When you walk into Péché, if you haven’t been there before, the first thing we want to do is talk about you. We don’t want to talk about the drinks, we don’t want to talk about the menu; we want to talk about you. We want to know what makes you happen when you drink; we want to know what makes you frightened when you drink. We want to really listen to you and talk with you, and we want to take that knowledge that’s been imparted upon us, and we want to craft you a cocktail that we hope is going to make you very happy.
What does Péché mean?
Péché means “sin.” And after a couple of cocktails, you’ll understand.
Why do you think Austin in specific is a good place for a European-styled restaurant? Is there something about the city that is receptive to those influences?
I think Austin is big enough now that we have enough people who like a lot of different things. So I think when you find something you’re passionate about, you can express that over to the population. It could be a Vietnamese restaurant, it could be a Chinese restaurant, it could be an Ethiopian restaurant. But the important thing is the passion that we bring; the feeling behind the food. It doesn’t matter what we do food-wise, so long as we have a passion about the food and where it comes from. We have a passion about keeping it sustainable; we have a passion about not throwing mediocrity at people.
Can you give me an example of a European-style comfort food? Do any of your dishes ever get infused with Southwestern flavor or Texas-type cooking?
Collared greens are a huge French-style dish, so when you take bacon and flavor greens with it, that’s more French than anything I can think of. Duck fat in a gravy is certainly up there. Sweet breads, I love sweet breads. I don’t think there’s a plain organ meat out there.
Do you set out to inject a little originality in all your dishes?
Everything’s going to have a little creative flavor to it. But sometimes we’ll find an old recipe and just go man, let’s do it. We even did a Julia Child recipe recently, and it was perfection.
That’s pretty much ground zero for the modern American take on French cooking right there.
She was the home cook.
Did you make any mistakes when you were first starting out? What did you learn from them?

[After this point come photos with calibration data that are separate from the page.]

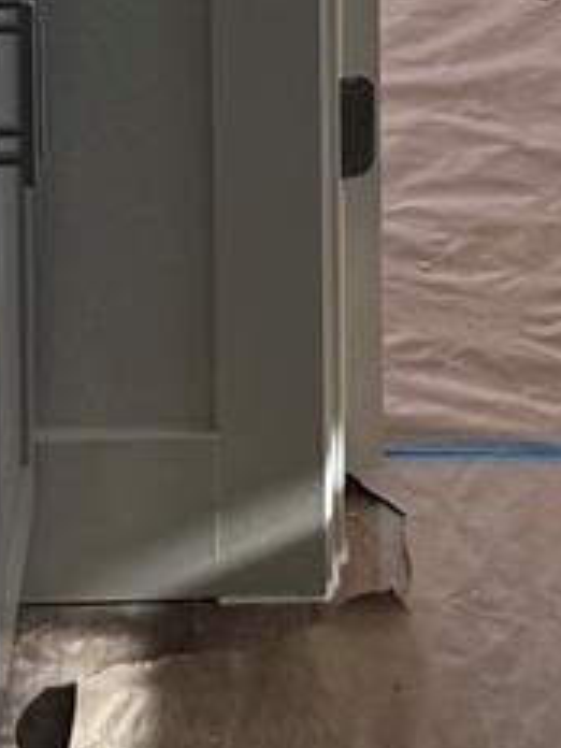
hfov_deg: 9.3
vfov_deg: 11.4
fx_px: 3436
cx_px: 416
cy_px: -674
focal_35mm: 159
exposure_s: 1/260
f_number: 1.78
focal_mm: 6.76
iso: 64
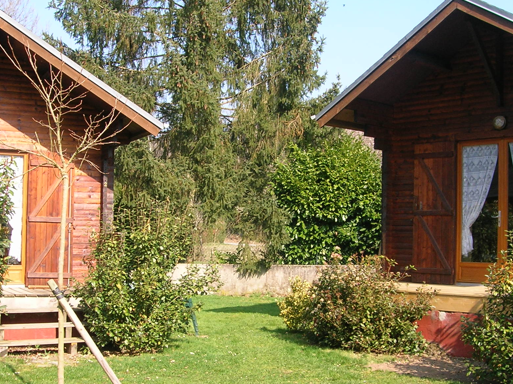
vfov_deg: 29.0
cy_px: 212
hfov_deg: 38.2
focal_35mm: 50
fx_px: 740
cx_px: 260
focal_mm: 5.7
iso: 50
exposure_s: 1/134
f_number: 4.9
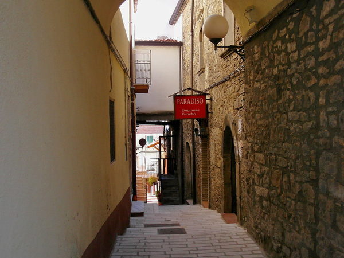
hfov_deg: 51.4
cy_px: 129
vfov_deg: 39.7
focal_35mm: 36
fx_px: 358
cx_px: 172
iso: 200
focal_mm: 7.8
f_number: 2
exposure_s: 1/1500
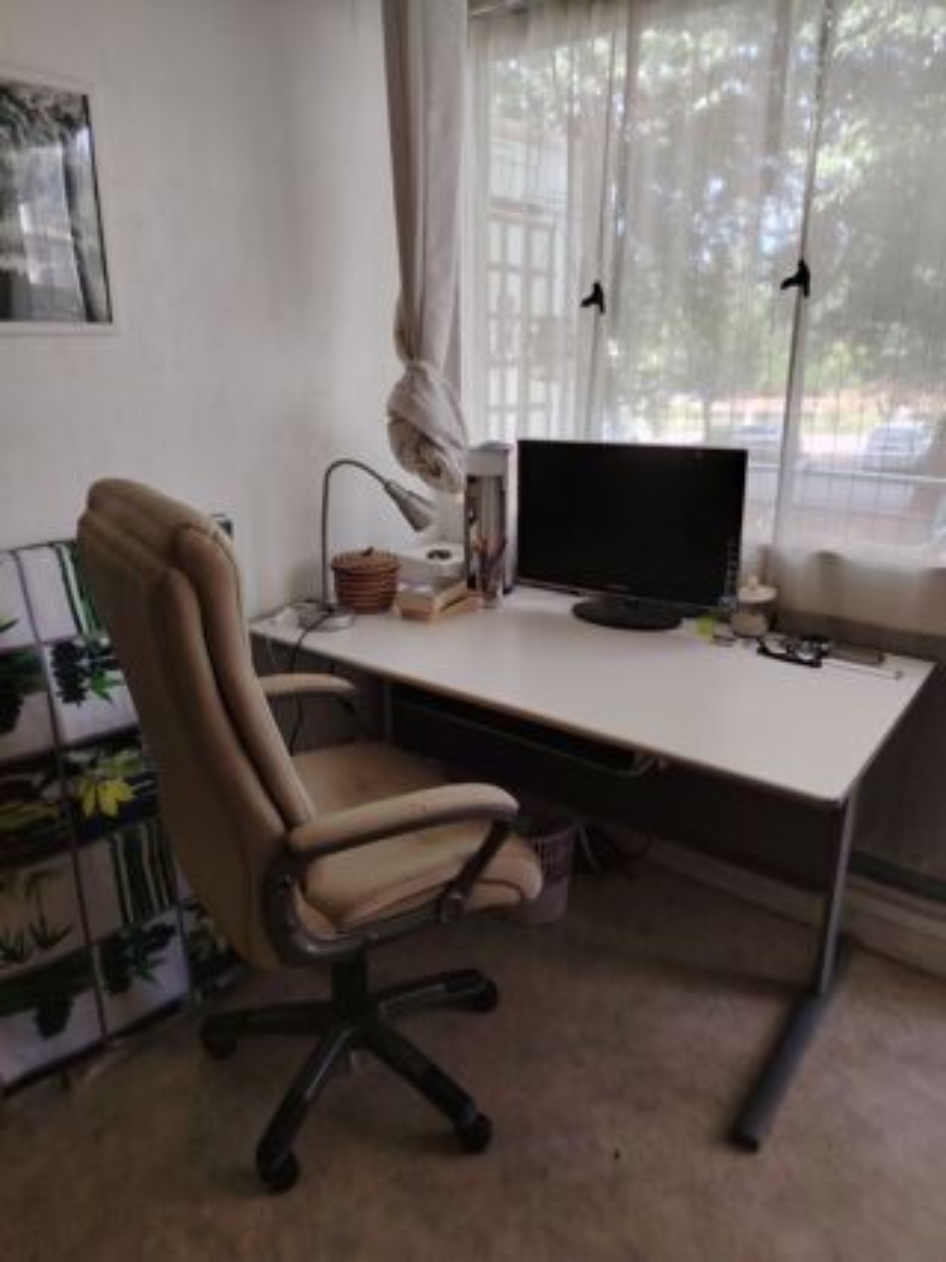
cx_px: 473
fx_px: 875
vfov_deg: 71.6
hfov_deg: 56.8
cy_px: 631
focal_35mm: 24
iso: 356
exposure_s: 1/100
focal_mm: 5.25
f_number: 1.75
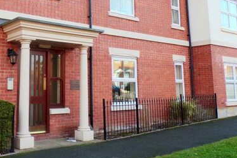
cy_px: 48
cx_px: 59
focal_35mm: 47
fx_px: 309
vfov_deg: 28.4
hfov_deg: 40.7
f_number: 4.3
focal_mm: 4.3
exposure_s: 1/90
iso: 80
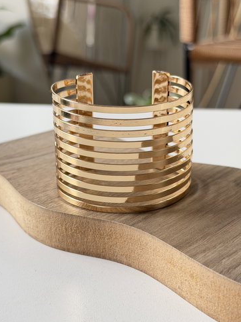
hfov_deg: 27.5
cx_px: 119
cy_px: 164
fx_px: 492
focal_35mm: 53
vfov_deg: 36.2
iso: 125
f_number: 1.78
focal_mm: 6.76
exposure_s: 1/60
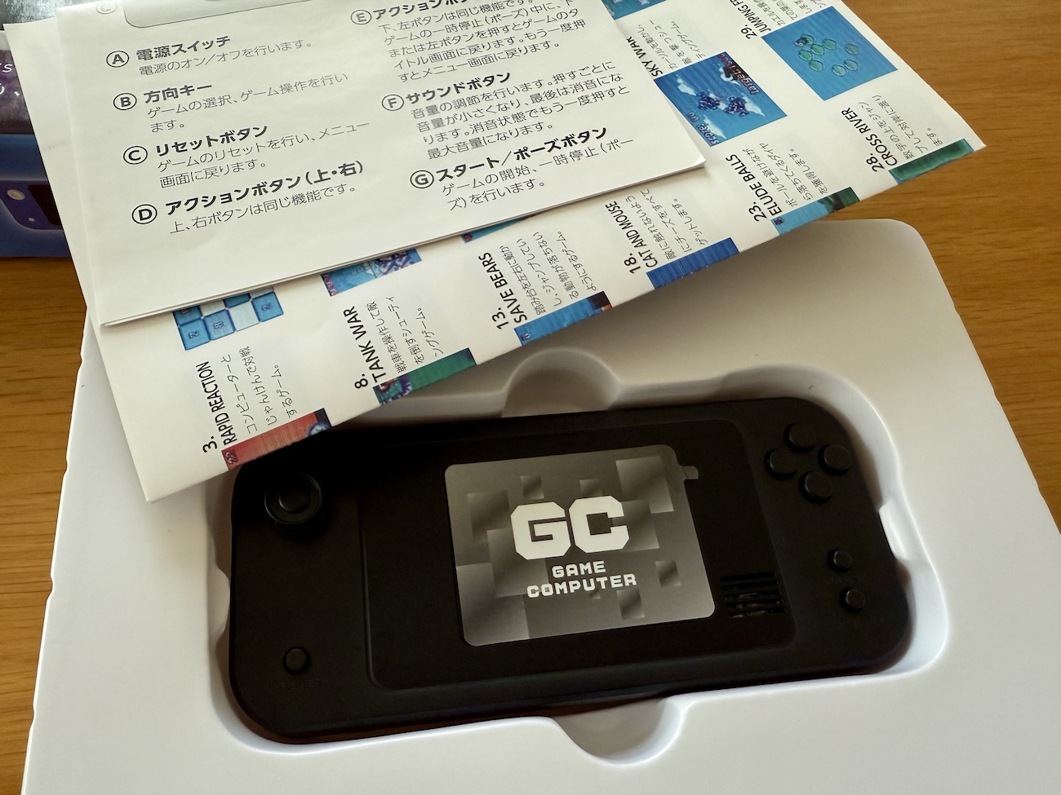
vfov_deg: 56.8
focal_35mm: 24
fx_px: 736
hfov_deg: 71.6
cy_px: 398
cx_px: 530
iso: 320
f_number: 2.2
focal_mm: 2.22
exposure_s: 1/100
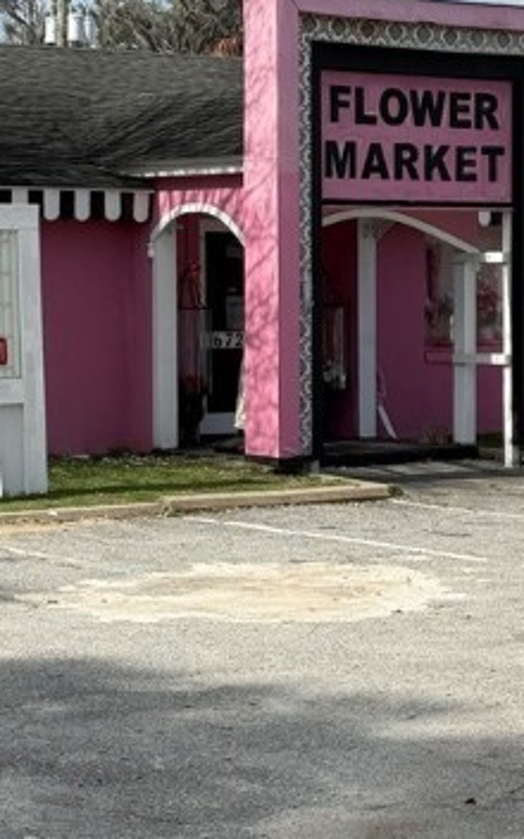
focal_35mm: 111
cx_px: 307
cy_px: 429
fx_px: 2536
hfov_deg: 11.8
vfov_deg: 18.8
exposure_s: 1/6024
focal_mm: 6.76
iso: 64
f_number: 1.78
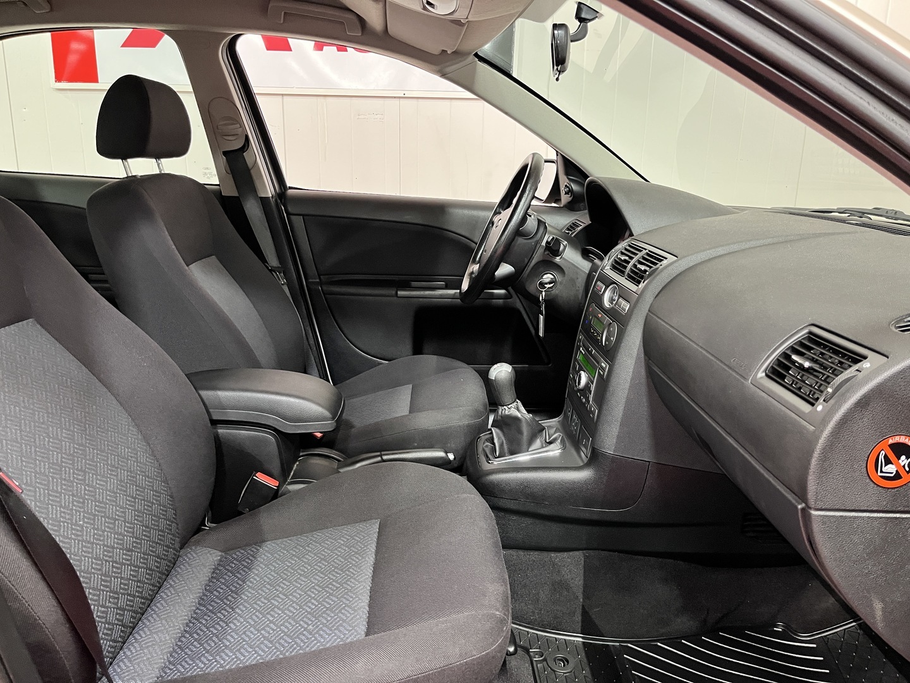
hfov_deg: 67.3
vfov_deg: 53.1
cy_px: 342
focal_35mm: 26
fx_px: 683
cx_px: 455
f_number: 1.6
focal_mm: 5.1
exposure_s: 1/50
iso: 400
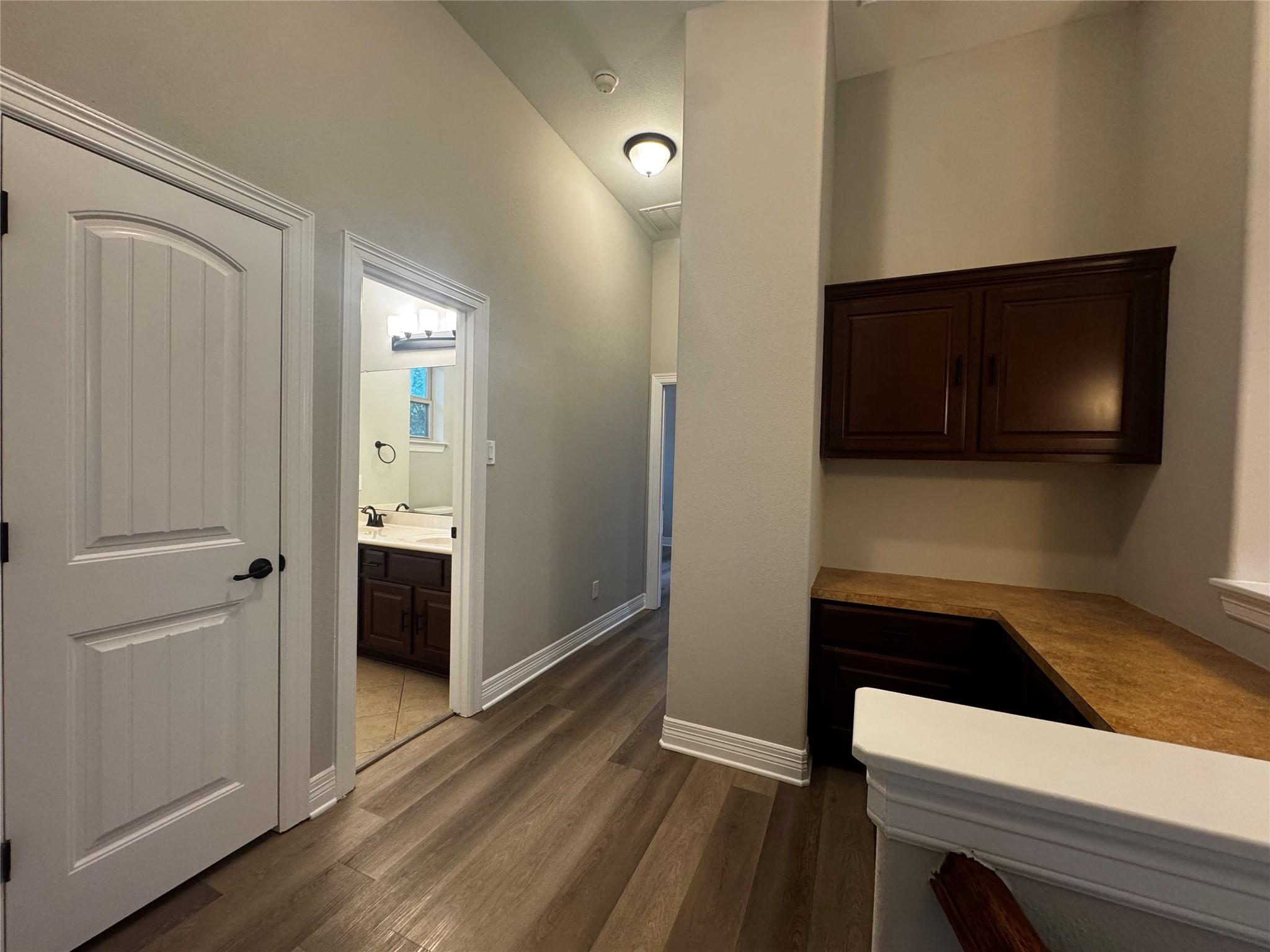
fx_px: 514
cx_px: 635
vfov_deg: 85.7
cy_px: 476
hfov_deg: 102.1
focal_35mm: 14
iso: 250
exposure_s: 1/60
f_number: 2.2
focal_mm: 2.22
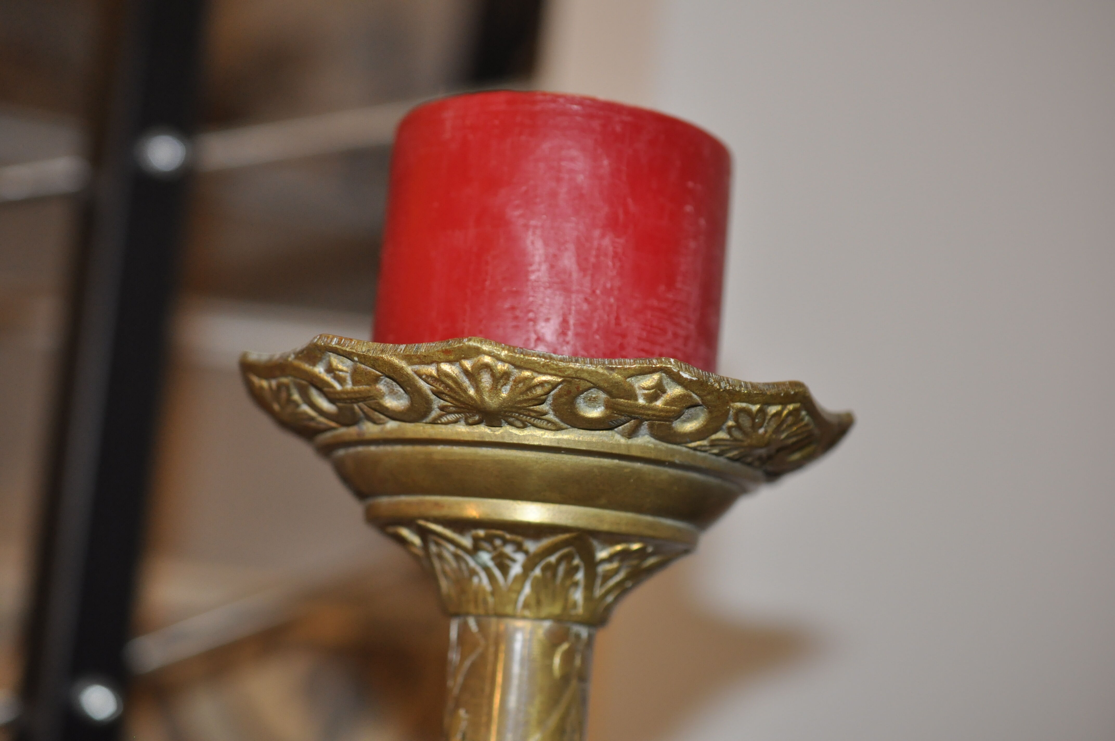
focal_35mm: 60
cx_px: 558
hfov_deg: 33.4
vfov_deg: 22.6
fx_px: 1856
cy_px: 370
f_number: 4
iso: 800
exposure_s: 1/60
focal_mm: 40
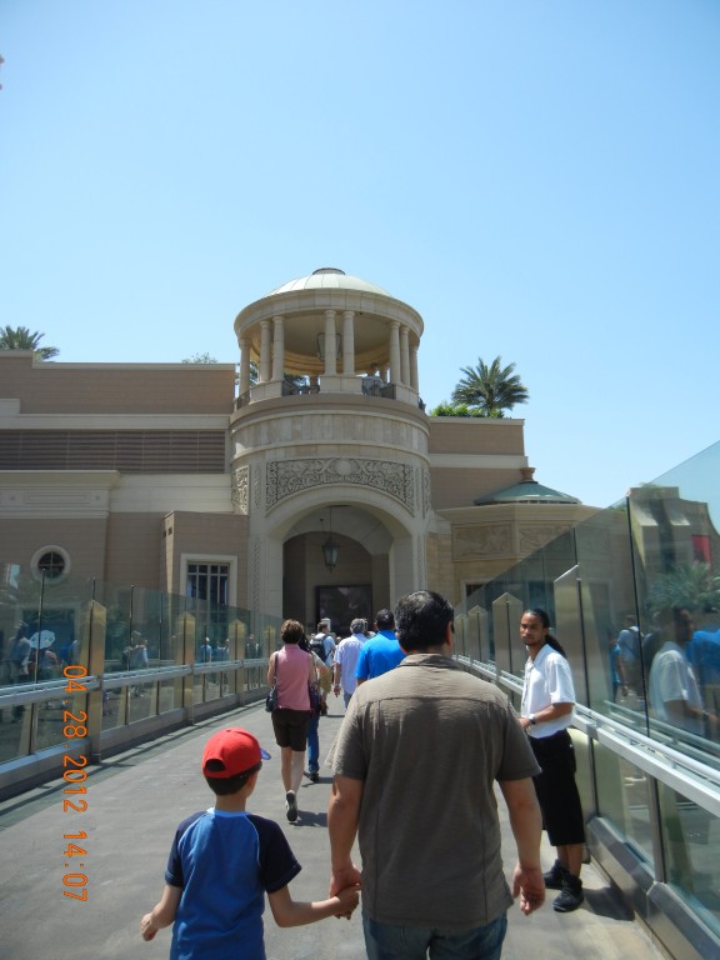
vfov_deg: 60.0
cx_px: 360
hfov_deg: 46.8
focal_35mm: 30
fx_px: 832
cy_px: 480
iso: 160
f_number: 7
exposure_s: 1/290
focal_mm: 5.4
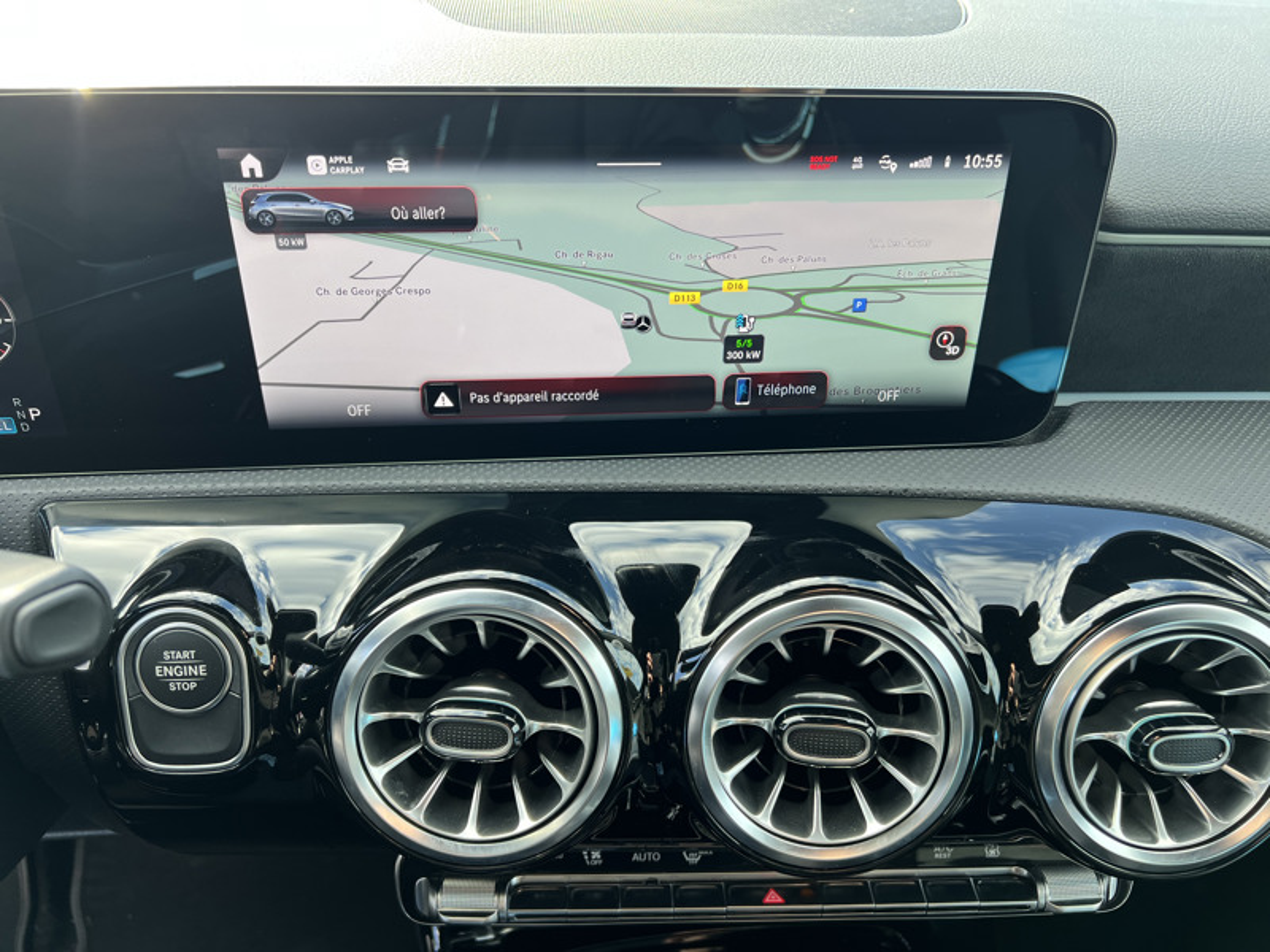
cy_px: 476
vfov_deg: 53.1
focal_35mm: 26
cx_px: 635
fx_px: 954
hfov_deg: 67.3
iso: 32
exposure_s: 1/140
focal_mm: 5.7
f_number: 1.5
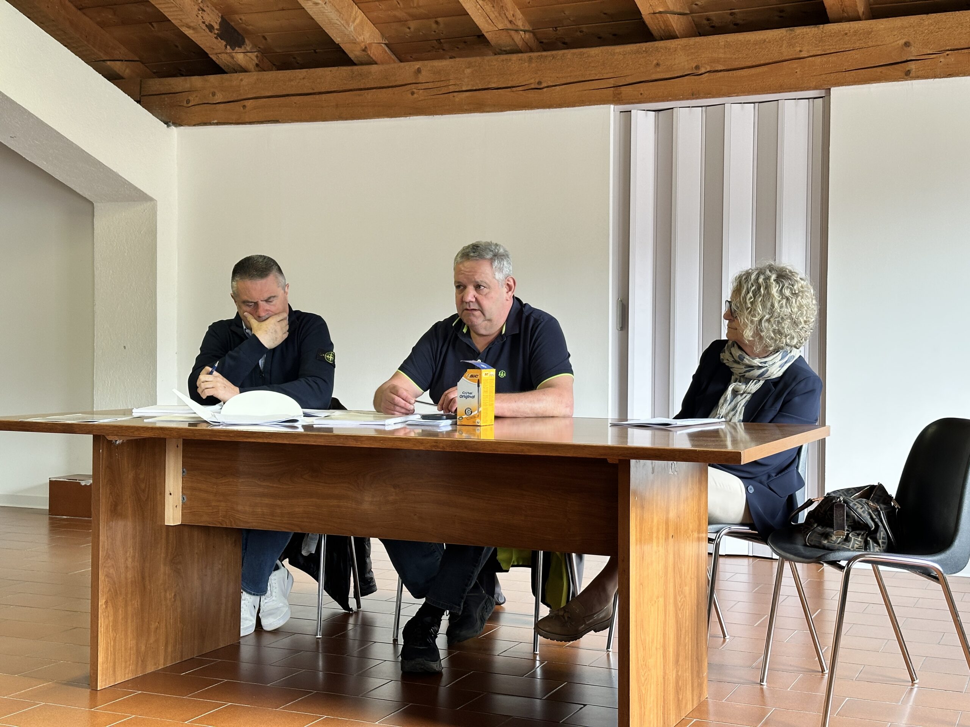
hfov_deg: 39.7
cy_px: 364
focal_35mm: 48
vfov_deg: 30.3
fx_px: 1345
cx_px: 485
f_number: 1.78
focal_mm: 6.86
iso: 64
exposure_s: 1/50
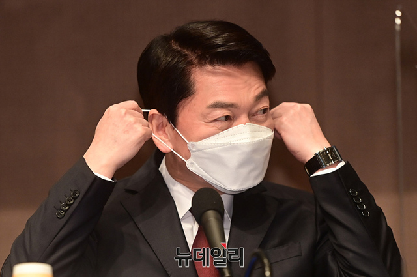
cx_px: 208
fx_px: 2024
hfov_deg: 11.8
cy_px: 138
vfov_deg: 7.8
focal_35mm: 175
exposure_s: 1/250
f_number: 2.8
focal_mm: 175
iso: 2000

I make mistakes everyday. The secret is to figure out what those mistakes are and make sure you don’t do them again. If you don’t learn every day, you forget every day.
What does the future hold? Do you see Péché continuing to grow or evolve in any specific way?
I think Péché is always going to evolve. The good thing about Péché is that we’ll have people come in and bartend for us for a couple of years, and then they’ll move on and do other things. We’ve got a couple of kids in San Francisco now; we’ve got a couple of kids in New York. They take what they did with us and they just take that to the next level – we’ll hear back from them and they’ll come in and show us tricks every now and then.
But as for Péché itself, hopefully it’s going to be there for a very long time. We keep evolving with the neighborhood and the neighborhood keeps evolving with us. We keep that family together. One of the things that I’m big on is that when you come in and sit down at the bar, you’re no longer a customer: you’re family. We want you to become part of our philosophy, part of our family.
I’m very proud to be the owner of Péché. I’m very proud that it’s a concept that’s working well. I’m very proud of the people that work for me – very proud that they bought into my concept and they like it.
What’s one thing you didn’t know about going into this business that you wish you had?
Hours. And with that said, in this business, you’ve got to love what you do, or the hours will kill you. And I don’t mind it. That’s the great thing about it. I tell this to people all the time: I probably work 10 days a year, meaning that there are probably 10 days out of the year that I don’t want to go in that place. All the rest of the days, I go man, this is perfect.